» **Exercise**:
When you return the material, keep every line exactly as it is and omit the pictures.

» **Data shown**:
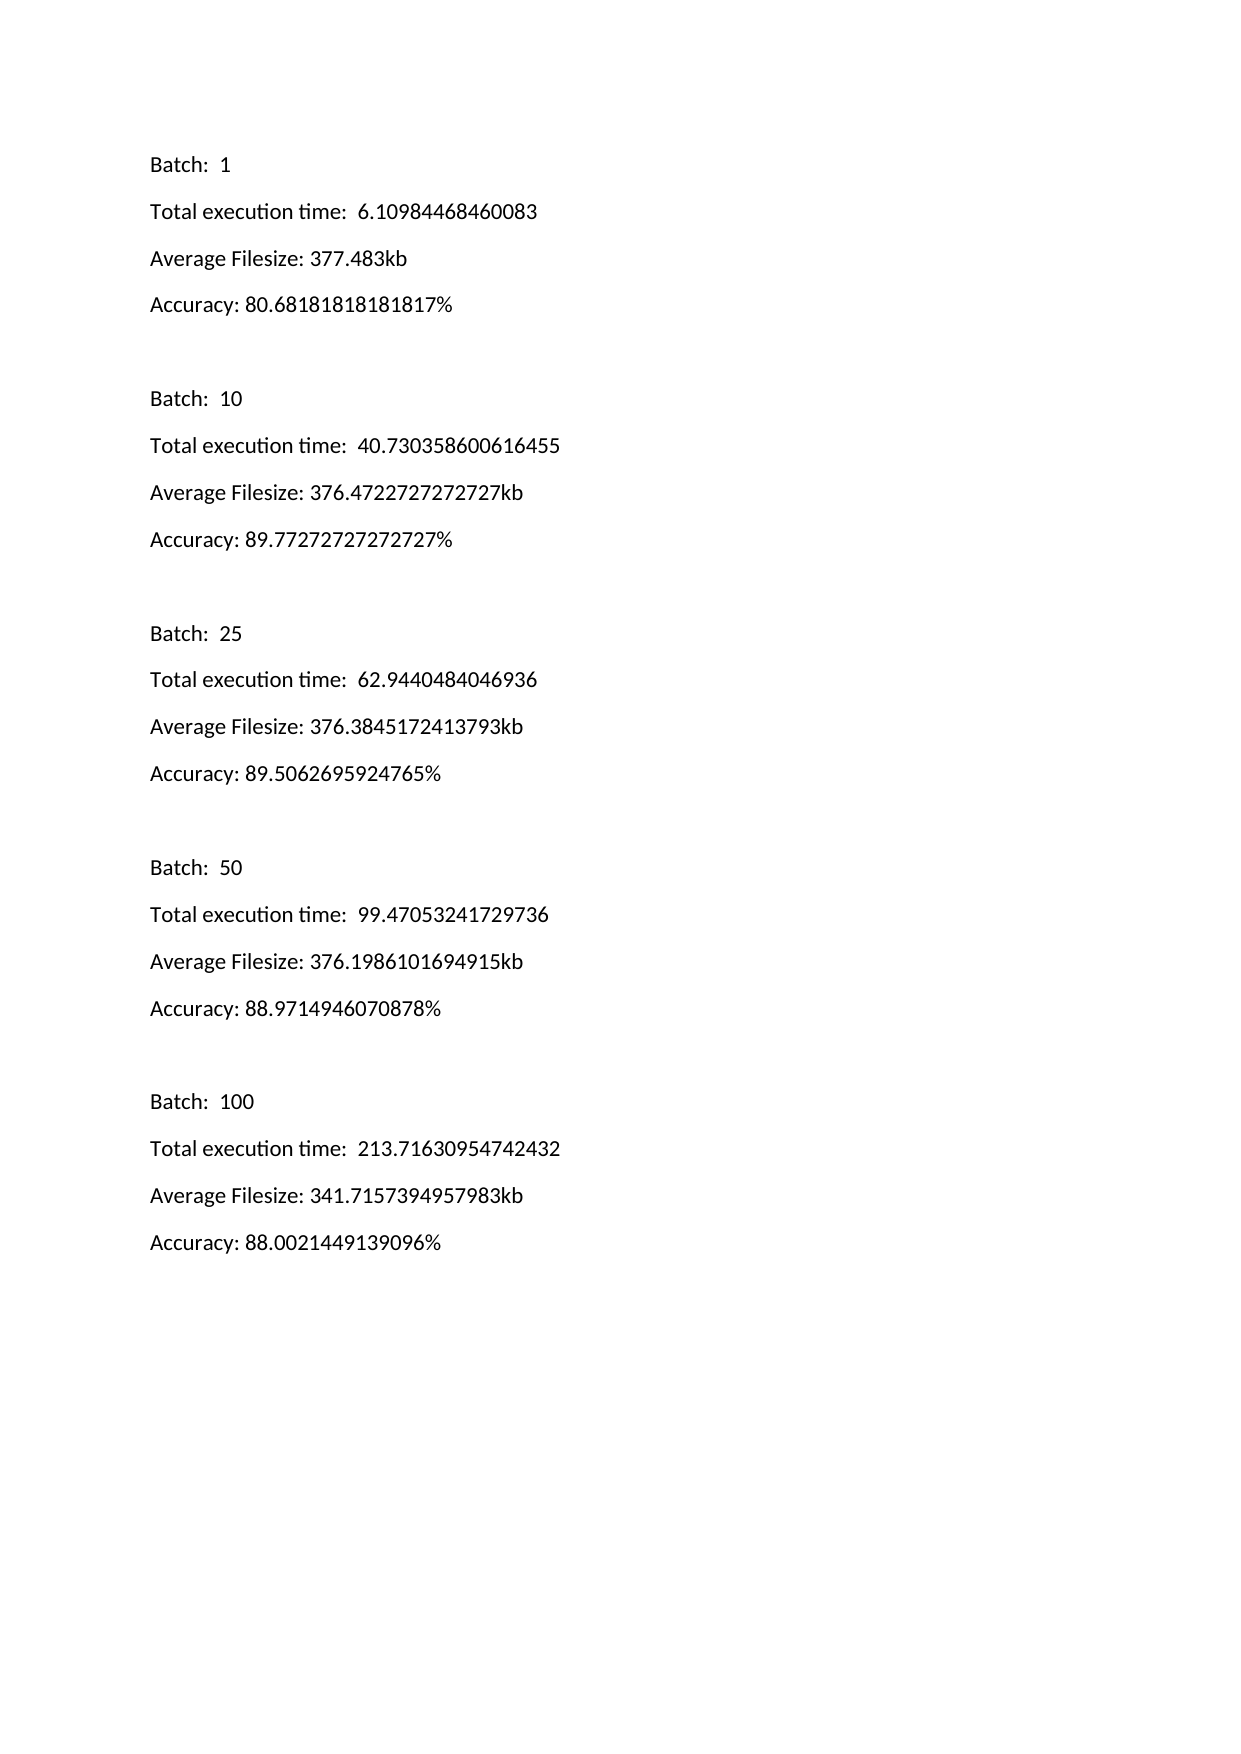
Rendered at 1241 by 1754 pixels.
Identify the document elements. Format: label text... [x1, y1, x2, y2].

text Batch: 10 [150, 384, 1090, 412]
text Average Filesize: 377.483kb [150, 244, 1090, 272]
text Average Filesize: 376.3845172413793kb [150, 712, 1090, 741]
text Accuracy: 88.0021449139096% [150, 1228, 1090, 1256]
text Batch: 1 [150, 150, 1090, 178]
text Accuracy: 88.9714946070878% [150, 994, 1090, 1022]
text Average Filesize: 376.4722727272727kb [150, 478, 1090, 506]
text Total execution time: 99.47053241729736 [150, 900, 1090, 928]
text Total execution time: 6.10984468460083 [150, 197, 1090, 225]
text Total execution time: 62.9440484046936 [150, 666, 1090, 694]
text Accuracy: 89.5062695924765% [150, 759, 1090, 787]
text Batch: 50 [150, 853, 1090, 881]
text Accuracy: 89.77272727272727% [150, 525, 1090, 553]
text Average Filesize: 376.1986101694915kb [150, 947, 1090, 975]
text Batch: 100 [150, 1087, 1090, 1116]
text Batch: 25 [150, 619, 1090, 647]
text Total execution time: 213.71630954742432 [150, 1134, 1090, 1162]
text Total execution time: 40.730358600616455 [150, 431, 1090, 459]
text Accuracy: 80.68181818181817% [150, 291, 1090, 319]
text Average Filesize: 341.7157394957983kb [150, 1181, 1090, 1209]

» **Solution for this exercise**:
Rendered at 1241 by 1754 pixels.
Identify the document elements. Format: label text... [x1, y1, x2, y2].

text Batch: 10 [150, 384, 1090, 412]
text Average Filesize: 377.483kb [150, 244, 1090, 272]
text Average Filesize: 376.3845172413793kb [150, 712, 1090, 741]
text Accuracy: 88.0021449139096% [150, 1228, 1090, 1256]
text Batch: 1 [150, 150, 1090, 178]
text Accuracy: 88.9714946070878% [150, 994, 1090, 1022]
text Average Filesize: 376.4722727272727kb [150, 478, 1090, 506]
text Total execution time: 99.47053241729736 [150, 900, 1090, 928]
text Total execution time: 6.10984468460083 [150, 197, 1090, 225]
text Total execution time: 62.9440484046936 [150, 666, 1090, 694]
text Accuracy: 89.5062695924765% [150, 759, 1090, 787]
text Batch: 50 [150, 853, 1090, 881]
text Accuracy: 89.77272727272727% [150, 525, 1090, 553]
text Average Filesize: 376.1986101694915kb [150, 947, 1090, 975]
text Batch: 100 [150, 1087, 1090, 1116]
text Batch: 25 [150, 619, 1090, 647]
text Total execution time: 213.71630954742432 [150, 1134, 1090, 1162]
text Total execution time: 40.730358600616455 [150, 431, 1090, 459]
text Accuracy: 80.68181818181817% [150, 291, 1090, 319]
text Average Filesize: 341.7157394957983kb [150, 1181, 1090, 1209]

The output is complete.